Study material >>
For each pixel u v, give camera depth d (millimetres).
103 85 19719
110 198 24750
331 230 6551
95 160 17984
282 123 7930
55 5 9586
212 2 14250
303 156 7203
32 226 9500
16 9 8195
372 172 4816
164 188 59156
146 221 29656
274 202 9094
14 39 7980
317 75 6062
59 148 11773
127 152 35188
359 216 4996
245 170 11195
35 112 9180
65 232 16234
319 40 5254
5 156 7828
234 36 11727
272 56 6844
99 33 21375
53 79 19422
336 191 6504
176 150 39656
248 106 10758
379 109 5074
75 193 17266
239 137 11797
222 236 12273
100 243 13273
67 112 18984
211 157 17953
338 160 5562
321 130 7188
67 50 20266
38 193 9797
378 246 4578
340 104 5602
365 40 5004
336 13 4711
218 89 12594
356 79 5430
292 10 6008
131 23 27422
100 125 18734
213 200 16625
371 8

Problem details >> Give back every entry, word for word.

Answer space >>
For each pixel u v, give camera depth d (millimetres).
103 85 19719
110 198 24750
331 230 6551
95 160 17984
282 123 7930
55 5 9586
212 2 14250
303 156 7203
32 226 9500
16 9 8195
372 172 4816
164 188 59156
146 221 29656
274 202 9094
14 39 7980
317 75 6062
59 148 11773
127 152 35188
359 216 4996
245 170 11195
35 112 9180
65 232 16234
319 40 5254
5 156 7828
234 36 11727
272 56 6844
99 33 21375
53 79 19422
336 191 6504
176 150 39656
248 106 10758
379 109 5074
75 193 17266
239 137 11797
222 236 12273
100 243 13273
67 112 18984
211 157 17953
338 160 5562
321 130 7188
67 50 20266
38 193 9797
378 246 4578
340 104 5602
365 40 5004
336 13 4711
218 89 12594
356 79 5430
292 10 6008
131 23 27422
100 125 18734
213 200 16625
371 8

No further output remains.